The shape of the story is classic cozy with a road-trip twist. Nora's flight strands her at a mountain campground run by a couple named Brad and Miranda. A night of commiserating drinks turns into a morning of panic when Brad is gone and the ground around the site tells an ugly story. From there Florio works the familiar engine of the genre. An outsider stumbles into a small place, gets blamed, and has to clear her own name, all filtered through Nora's specific predicament. She's untethered, unfamiliar with the terrain, and abruptly the most convenient suspect anyone could ask for. That isolation gives the suspense a real pulse without ever tipping into anything grisly.
The Wyoming setting earns its keep. The openness of the country mirrors how exposed Nora is, with nowhere familiar to retreat to and no one obliged to take her side. Florio uses the campground's smallness against her heroine too, turning a place that should feel restful into a closing trap. The early chapters spend more time on Nora's wrecked marriage and the emotional aftermath than on the missing man, but that groundwork is doing something. By the time the trouble lands, you actually care what happens to her.

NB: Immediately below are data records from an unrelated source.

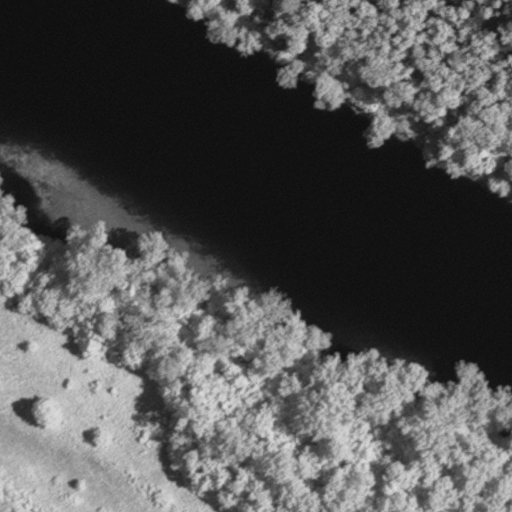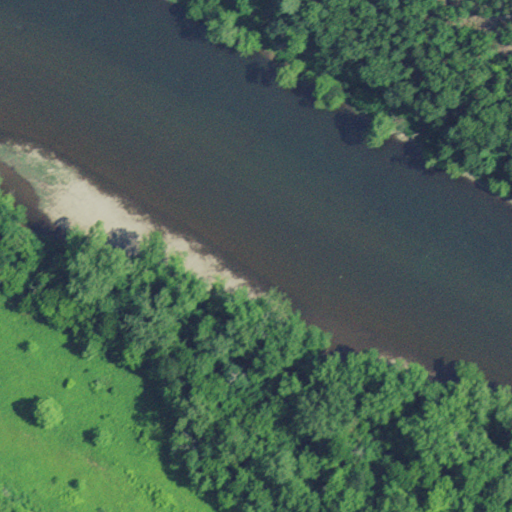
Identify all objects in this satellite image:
river: (256, 175)
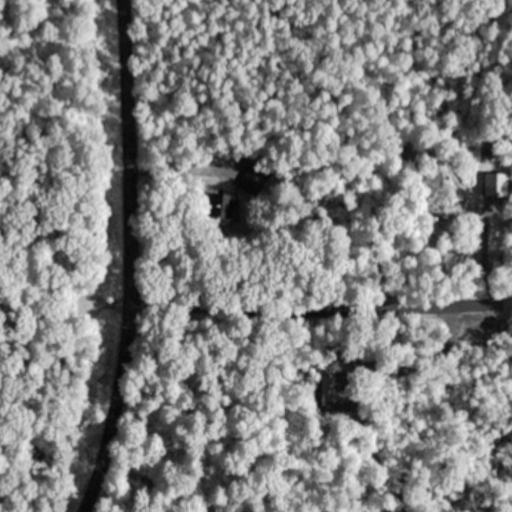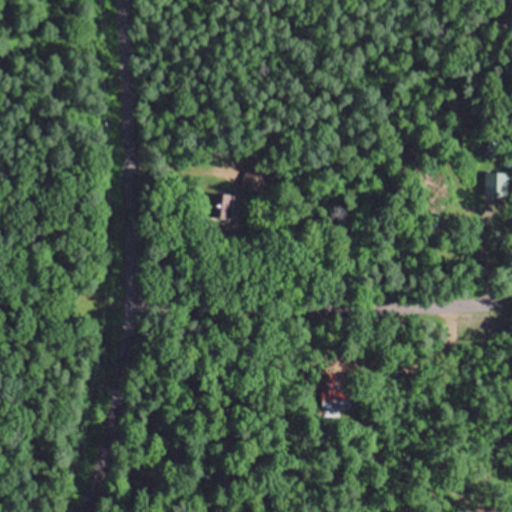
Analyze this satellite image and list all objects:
building: (495, 181)
road: (122, 259)
road: (304, 300)
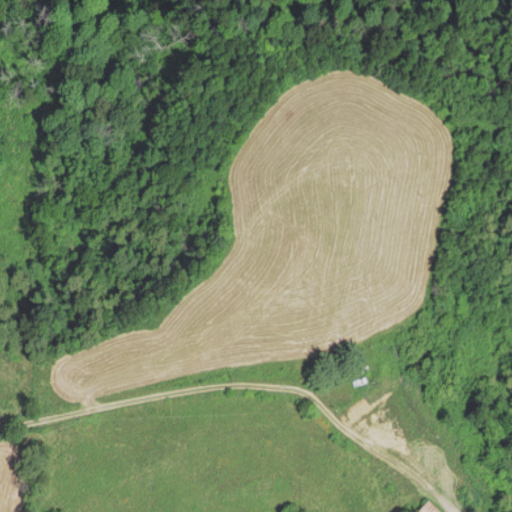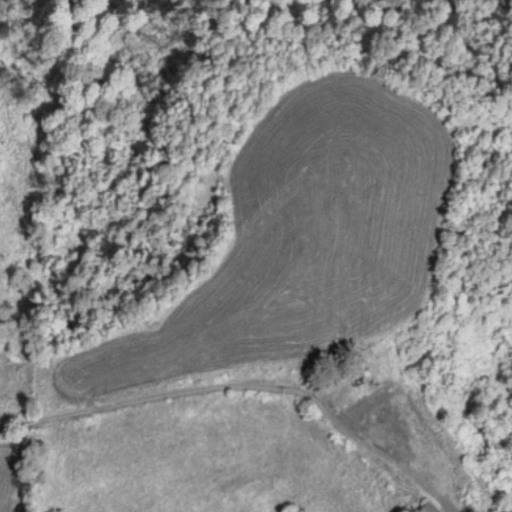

As a series opener it's juggling two jobs: resolving this disappearance and setting Nora up for whatever comes down the road. For the most part it manages both without feeling like one long prologue. The investigation tightens as Nora grasps how few allies she has, and the pacing stays brisk once the search begins. I won't speak to how the solution resolves, but the setup is fair-minded and the threat stays grounded in Nora's circumstances rather than reaching for shock.
Florio seems most interested in building a heroine, not just a sleuth, and that's worth knowing going in. If you come to cozies for the puzzle above all else, the early stretch's focus on heartbreak and reinvention may test your patience before the crime properly kicks off. But it's also the reason the danger means something when it lands, and it leaves you curious where the Airstream rolls next.